Following a four-hour closed door meeting Monday, the leaders of four African-American advocacy groups emerged looking pleased to announce a collective wish list they plan to deliver to President Barack Obama for his second term.
The "black agenda," as the groups have called their wish list on Twitter, starts with ensuring the fiscal cliff doesn't disproportionately hurt black Americans. That's something Marc Morial, president and CEO of the National Urban League, has worried about before. But Morial also listed five new priorities that came out of what he called Monday's "historic gathering." Those include: working for parity for blacks in education, health care and the economy; reforming the criminal justice system; and protecting and defending voting rights.
The White House did not immediately respond to request for comment about whether the president would make these priorities a focus during his second term.
But according to Morial, the voting rights priority is key. "When our community was challenged by voter suppression...they reacted with power, with dignity and with force," he said.
Despite allegations by liberal advocacy groups that voter suppression tactics by the right hindered minority voting, blacks represented 13 percent of the electorate in 2012, a percentage about equivalent with 2008.
But Al Sharpton, the founder and president of the National Action Network and a liberal commentator for MSNBC, warned Monday that "the voter suppression tactics we saw this year are still in front of us."
Sharpton also compared the new black agenda with the Civil Rights March on Washington, a major demonstration by African-American civil rights groups in 1963 that led to two major pieces of legislation: the Civil Rights Act of 1964 and the Voting Rights Act of 1965.
"It is in that spirit a half a century later we say that we'll work together, that we'll come together, to try to set an agenda," Sharpton said. While the new wish list is unlikely to lead to such historic legislation, unity by various African-American advocacy groups may prove important.

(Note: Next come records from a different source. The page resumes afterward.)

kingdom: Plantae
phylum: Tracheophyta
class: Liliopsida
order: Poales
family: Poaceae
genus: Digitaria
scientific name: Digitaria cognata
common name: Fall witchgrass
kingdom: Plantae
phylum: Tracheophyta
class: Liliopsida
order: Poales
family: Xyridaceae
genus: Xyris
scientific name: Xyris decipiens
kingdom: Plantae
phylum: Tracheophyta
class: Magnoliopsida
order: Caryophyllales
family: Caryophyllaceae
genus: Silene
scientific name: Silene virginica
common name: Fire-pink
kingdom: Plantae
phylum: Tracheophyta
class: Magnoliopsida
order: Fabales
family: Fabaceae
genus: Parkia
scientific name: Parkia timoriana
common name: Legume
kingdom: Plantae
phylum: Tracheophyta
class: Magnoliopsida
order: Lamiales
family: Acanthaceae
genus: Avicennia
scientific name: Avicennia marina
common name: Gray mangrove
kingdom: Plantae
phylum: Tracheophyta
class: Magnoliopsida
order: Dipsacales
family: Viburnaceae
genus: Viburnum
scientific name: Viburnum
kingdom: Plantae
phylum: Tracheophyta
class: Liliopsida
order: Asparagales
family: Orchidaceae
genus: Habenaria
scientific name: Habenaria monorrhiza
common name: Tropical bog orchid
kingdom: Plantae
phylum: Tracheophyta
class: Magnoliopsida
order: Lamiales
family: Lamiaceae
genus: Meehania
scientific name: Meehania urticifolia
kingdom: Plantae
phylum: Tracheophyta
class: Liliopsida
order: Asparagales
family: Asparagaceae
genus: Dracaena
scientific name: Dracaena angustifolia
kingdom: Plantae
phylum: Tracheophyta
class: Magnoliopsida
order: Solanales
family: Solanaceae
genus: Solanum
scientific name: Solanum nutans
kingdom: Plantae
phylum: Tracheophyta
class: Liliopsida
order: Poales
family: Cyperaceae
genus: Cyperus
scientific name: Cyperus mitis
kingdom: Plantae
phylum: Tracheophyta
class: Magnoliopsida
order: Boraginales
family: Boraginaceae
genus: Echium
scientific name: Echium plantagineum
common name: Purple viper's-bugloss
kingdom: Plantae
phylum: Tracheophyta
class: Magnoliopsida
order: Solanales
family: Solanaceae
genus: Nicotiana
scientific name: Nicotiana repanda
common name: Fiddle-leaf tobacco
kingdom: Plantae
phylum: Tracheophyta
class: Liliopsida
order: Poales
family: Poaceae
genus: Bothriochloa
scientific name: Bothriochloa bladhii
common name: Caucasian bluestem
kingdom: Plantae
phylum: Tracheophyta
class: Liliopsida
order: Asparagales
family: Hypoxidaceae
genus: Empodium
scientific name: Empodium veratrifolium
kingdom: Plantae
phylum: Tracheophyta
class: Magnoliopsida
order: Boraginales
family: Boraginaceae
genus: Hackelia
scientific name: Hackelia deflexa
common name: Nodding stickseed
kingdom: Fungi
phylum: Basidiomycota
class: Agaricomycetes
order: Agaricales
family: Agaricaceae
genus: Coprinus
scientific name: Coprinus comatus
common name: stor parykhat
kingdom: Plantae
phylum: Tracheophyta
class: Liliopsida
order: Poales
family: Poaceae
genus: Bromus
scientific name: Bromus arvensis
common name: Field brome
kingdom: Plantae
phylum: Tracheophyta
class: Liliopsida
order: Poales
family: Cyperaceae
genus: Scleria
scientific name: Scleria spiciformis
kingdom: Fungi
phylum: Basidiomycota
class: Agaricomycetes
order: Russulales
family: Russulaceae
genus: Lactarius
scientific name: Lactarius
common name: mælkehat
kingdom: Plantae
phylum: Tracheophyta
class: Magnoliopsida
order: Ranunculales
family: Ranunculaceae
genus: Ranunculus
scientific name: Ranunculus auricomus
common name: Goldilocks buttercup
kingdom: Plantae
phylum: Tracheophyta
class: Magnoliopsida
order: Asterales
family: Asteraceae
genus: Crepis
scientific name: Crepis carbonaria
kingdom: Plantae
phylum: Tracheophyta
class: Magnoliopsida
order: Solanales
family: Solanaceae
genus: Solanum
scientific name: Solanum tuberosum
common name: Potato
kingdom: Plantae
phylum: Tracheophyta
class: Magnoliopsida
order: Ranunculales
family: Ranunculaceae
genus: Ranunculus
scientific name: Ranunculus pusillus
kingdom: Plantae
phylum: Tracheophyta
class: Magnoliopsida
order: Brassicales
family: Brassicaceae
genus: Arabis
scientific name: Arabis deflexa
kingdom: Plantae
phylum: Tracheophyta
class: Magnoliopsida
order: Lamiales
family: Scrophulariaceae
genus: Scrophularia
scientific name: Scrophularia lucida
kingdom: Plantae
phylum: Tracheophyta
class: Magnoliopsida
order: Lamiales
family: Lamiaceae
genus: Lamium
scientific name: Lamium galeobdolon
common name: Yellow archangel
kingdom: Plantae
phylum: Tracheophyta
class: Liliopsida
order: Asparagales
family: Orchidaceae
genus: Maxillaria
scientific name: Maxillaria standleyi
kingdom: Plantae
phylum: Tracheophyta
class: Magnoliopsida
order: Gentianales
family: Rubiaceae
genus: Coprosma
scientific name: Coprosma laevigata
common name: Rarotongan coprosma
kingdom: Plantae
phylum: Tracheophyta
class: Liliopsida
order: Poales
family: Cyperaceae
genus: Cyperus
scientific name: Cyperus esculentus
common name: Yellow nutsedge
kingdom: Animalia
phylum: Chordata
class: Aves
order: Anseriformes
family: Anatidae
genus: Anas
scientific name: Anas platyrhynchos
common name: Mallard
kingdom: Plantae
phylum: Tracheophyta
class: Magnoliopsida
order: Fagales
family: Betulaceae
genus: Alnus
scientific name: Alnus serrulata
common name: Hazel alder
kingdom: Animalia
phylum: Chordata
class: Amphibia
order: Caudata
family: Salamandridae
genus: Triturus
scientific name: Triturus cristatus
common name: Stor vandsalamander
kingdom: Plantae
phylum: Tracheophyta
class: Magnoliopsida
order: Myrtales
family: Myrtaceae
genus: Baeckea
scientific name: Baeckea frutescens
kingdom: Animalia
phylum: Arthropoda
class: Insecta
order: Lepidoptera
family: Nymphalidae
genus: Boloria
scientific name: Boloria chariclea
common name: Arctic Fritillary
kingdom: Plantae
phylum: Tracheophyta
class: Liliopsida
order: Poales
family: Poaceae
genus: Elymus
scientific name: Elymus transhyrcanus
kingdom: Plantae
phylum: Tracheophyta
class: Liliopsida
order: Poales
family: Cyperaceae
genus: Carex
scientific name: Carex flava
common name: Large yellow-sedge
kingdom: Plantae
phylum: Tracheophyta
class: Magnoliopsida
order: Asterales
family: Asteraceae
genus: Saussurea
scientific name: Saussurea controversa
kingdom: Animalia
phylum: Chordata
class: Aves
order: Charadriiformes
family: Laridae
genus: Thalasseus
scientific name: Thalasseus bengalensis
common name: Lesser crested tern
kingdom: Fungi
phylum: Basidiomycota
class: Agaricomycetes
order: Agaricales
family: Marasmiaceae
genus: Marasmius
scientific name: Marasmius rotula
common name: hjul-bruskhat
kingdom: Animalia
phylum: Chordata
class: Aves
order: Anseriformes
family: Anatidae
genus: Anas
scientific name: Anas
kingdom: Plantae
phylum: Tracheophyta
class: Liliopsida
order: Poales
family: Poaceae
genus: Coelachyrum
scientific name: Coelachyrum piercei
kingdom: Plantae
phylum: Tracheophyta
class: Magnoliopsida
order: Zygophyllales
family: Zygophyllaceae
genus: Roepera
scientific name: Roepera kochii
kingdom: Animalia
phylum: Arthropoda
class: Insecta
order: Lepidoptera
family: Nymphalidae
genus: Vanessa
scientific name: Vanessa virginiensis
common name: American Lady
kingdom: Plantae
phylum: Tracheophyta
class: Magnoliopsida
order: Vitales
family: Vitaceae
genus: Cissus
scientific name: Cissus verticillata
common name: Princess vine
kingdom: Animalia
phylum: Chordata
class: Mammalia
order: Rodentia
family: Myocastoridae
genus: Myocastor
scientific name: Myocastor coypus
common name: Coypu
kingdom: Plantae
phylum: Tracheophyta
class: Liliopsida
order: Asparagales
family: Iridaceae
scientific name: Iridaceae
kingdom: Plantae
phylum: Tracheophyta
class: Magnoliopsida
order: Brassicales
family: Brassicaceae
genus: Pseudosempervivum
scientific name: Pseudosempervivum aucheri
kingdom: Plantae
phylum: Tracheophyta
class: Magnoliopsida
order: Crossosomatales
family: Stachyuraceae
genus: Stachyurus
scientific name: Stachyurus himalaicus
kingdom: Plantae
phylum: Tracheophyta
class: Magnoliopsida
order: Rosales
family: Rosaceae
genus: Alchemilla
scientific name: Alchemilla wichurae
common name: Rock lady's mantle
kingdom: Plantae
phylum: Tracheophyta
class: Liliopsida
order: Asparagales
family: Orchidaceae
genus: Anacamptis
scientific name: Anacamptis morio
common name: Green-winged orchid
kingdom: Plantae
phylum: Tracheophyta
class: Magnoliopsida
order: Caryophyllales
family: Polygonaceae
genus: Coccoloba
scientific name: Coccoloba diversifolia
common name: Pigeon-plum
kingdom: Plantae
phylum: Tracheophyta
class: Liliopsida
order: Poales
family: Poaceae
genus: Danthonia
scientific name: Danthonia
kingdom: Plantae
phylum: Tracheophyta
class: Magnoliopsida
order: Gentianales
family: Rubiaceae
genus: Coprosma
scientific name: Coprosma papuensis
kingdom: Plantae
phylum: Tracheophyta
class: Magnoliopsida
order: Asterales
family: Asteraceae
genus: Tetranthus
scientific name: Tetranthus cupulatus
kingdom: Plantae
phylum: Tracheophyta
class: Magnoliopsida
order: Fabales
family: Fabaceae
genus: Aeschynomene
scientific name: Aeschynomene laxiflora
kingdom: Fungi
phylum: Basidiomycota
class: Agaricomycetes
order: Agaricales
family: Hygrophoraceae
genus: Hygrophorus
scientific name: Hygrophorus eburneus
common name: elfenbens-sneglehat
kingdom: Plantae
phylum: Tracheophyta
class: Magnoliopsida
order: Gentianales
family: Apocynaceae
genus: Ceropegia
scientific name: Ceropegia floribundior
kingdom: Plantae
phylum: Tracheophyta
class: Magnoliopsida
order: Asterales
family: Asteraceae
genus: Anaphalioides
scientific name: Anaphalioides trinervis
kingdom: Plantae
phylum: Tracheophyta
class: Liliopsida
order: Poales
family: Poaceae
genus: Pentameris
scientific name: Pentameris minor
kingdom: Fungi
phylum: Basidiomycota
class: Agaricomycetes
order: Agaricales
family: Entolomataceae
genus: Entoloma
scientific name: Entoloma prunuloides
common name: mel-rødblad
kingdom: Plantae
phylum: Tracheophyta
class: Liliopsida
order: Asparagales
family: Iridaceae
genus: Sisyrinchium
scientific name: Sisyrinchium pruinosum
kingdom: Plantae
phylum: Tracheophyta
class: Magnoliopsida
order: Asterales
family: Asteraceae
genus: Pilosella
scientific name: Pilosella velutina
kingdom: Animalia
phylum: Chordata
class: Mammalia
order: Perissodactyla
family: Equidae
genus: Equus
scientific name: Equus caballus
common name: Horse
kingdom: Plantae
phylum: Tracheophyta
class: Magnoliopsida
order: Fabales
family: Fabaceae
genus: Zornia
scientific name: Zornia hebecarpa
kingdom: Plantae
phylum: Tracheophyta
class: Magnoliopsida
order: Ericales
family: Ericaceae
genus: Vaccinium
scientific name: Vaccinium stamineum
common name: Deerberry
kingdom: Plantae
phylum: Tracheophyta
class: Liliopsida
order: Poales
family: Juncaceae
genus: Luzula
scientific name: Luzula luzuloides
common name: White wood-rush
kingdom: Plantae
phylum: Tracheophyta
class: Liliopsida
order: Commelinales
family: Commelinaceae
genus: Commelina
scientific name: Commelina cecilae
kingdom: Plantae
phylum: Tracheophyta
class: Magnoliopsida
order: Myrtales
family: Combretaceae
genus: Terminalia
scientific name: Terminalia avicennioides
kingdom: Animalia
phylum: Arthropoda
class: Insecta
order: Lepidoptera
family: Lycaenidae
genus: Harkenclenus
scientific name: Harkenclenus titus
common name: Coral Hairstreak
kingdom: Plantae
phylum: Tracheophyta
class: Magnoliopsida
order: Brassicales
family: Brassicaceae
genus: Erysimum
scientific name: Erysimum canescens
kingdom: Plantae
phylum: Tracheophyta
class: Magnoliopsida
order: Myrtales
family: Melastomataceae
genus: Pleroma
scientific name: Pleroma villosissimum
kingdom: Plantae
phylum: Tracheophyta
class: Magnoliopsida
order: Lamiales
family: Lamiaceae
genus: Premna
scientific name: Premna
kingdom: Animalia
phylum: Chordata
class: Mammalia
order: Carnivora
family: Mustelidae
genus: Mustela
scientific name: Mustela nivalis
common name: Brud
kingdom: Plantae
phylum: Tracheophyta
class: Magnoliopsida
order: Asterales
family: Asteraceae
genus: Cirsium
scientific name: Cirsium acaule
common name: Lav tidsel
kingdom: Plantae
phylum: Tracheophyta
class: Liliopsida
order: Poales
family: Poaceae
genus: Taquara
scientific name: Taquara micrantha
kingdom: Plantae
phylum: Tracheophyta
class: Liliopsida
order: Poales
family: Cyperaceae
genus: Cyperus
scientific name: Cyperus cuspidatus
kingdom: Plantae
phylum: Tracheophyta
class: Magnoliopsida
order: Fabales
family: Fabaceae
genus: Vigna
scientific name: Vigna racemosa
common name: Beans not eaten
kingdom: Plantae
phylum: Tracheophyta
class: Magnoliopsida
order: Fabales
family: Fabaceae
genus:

An October study from Washington University in St. Louis found that some black American groups, namely conservative and religious blacks, felt deeply disillusioned with the president. These groups said they felt less free when it came to political participation than they had under previous administrations, because of ideological differences they had with the president.
Morial acknowledged the importance of unity, though none of the four main advocacy groups involved in Monday's talks are headed up by conservative leaders. "Against the backdrop of... a great deal of hope and promise that we have in our president's second term," he said. "We felt it was important for us to come together."